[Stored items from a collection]
·····

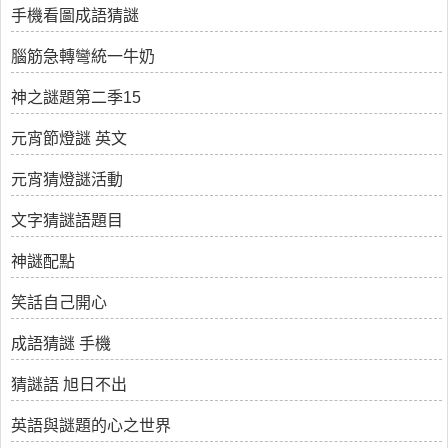
手機看圖成語猜謎
腦筋急轉彎統一牛奶
神之謎題第二季15
元宵節燈謎 英文
元宵猜燈謎活動
文字猜謎語題目
神謎配點
笑話自己開心
成語猜謎 手機
猜謎語 旭日不出
英語與謎題的心之世界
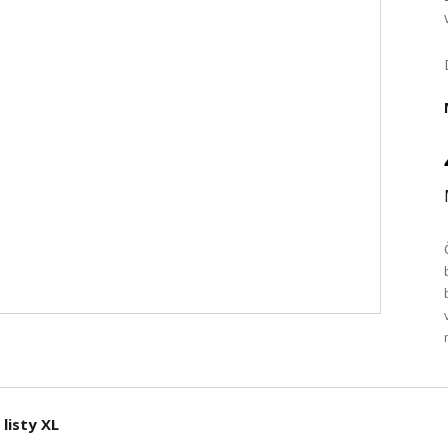
listy XL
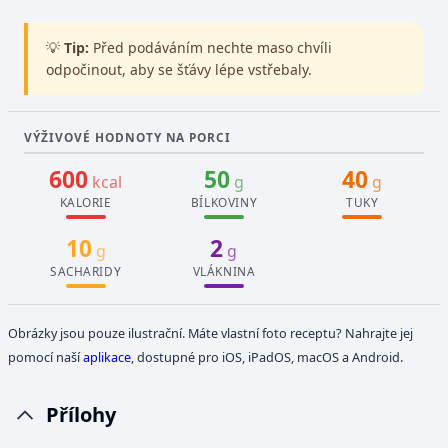
💡
Tip:
Před podáváním nechte maso chvíli
odpočinout, aby se šťávy lépe vstřebaly.
VÝŽIVOVÉ HODNOTY NA PORCI
600
50
40
kcal
g
g
KALORIE
BÍLKOVINY
TUKY
10
2
g
g
SACHARIDY
VLÁKNINA
Obrázky jsou pouze ilustrační. Máte vlastní foto receptu? Nahrajte jej
pomocí naší
aplikace
, dostupné pro iOS, iPadOS, macOS a Android.
Přílohy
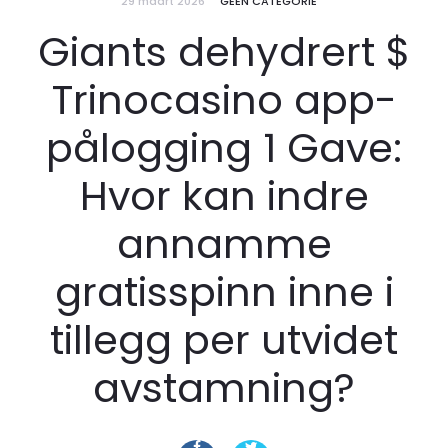
29 maart 2026
GEEN CATEGORIE
Giants dehydrert $
Trinocasino app-
pålogging 1 Gave:
Hvor kan indre
annamme
gratisspinn inne i
tillegg per utvidet
avstamning?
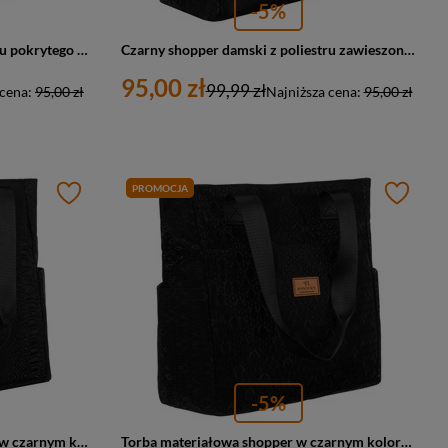
-5%
Czarny shopper damski z poliestru pokrytego geometrycznym wzorem - Rovicky
Czarny shopper damski z poliestru zawieszony na wygodnych uchwytach z zewnętrzną kieszonką na suwak - Rovicky
95,00 zł
99,99 zł
 cena:
95,00 zł
Najniższa cena:
95,00 zł
PROMOCJA
-5%
Duży shopper damski z poliestru w czarnym kolorze - Rovicky
Torba materiałowa shopper w czarnym kolorze - Rovicky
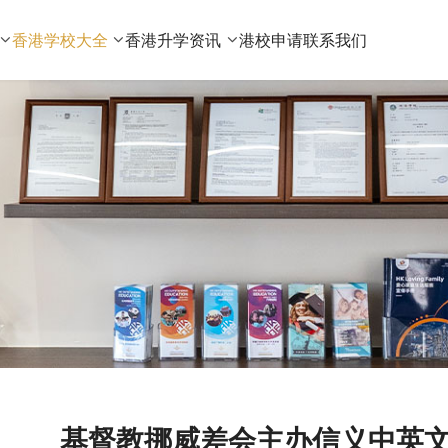
香港学校大全
香港升学资讯
港校申请
联系我们
基督教挪威差会主办信义中英文幼稚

·····

== Prompt ==
Set down the records precisely as they appear. Any picture stays out.

== Written answer ==
手機看圖成語猜謎
腦筋急轉彎統一牛奶
神之謎題第二季15
元宵節燈謎 英文
元宵猜燈謎活動
文字猜謎語題目
神謎配點
笑話自己開心
成語猜謎 手機
猜謎語 旭日不出
英語與謎題的心之世界
listy XL
💡
Tip:
Před podáváním nechte maso chvíli
odpočinout, aby se šťávy lépe vstřebaly.
VÝŽIVOVÉ HODNOTY NA PORCI
600
50
40
kcal
g
g
KALORIE
BÍLKOVINY
TUKY
10
2
g
g
SACHARIDY
VLÁKNINA
Obrázky jsou pouze ilustrační. Máte vlastní foto receptu? Nahrajte jej
pomocí naší
aplikace
, dostupné pro iOS, iPadOS, macOS a Android.
Přílohy
29 maart 2026
GEEN CATEGORIE
Giants dehydrert $
Trinocasino app-
pålogging 1 Gave:
Hvor kan indre
annamme
gratisspinn inne i
tillegg per utvidet
avstamning?
-5%
Czarny shopper damski z poliestru pokrytego geometrycznym wzorem - Rovicky
Czarny shopper damski z poliestru zawieszony na wygodnych uchwytach z zewnętrzną kieszonką na suwak - Rovicky
95,00 zł
99,99 zł
 cena:
95,00 zł
Najniższa cena:
95,00 zł
PROMOCJA
-5%
Duży shopper damski z poliestru w czarnym kolorze - Rovicky
Torba materiałowa shopper w czarnym kolorze - Rovicky
香港学校大全
香港升学资讯
港校申请
联系我们
基督教挪威差会主办信义中英文幼稚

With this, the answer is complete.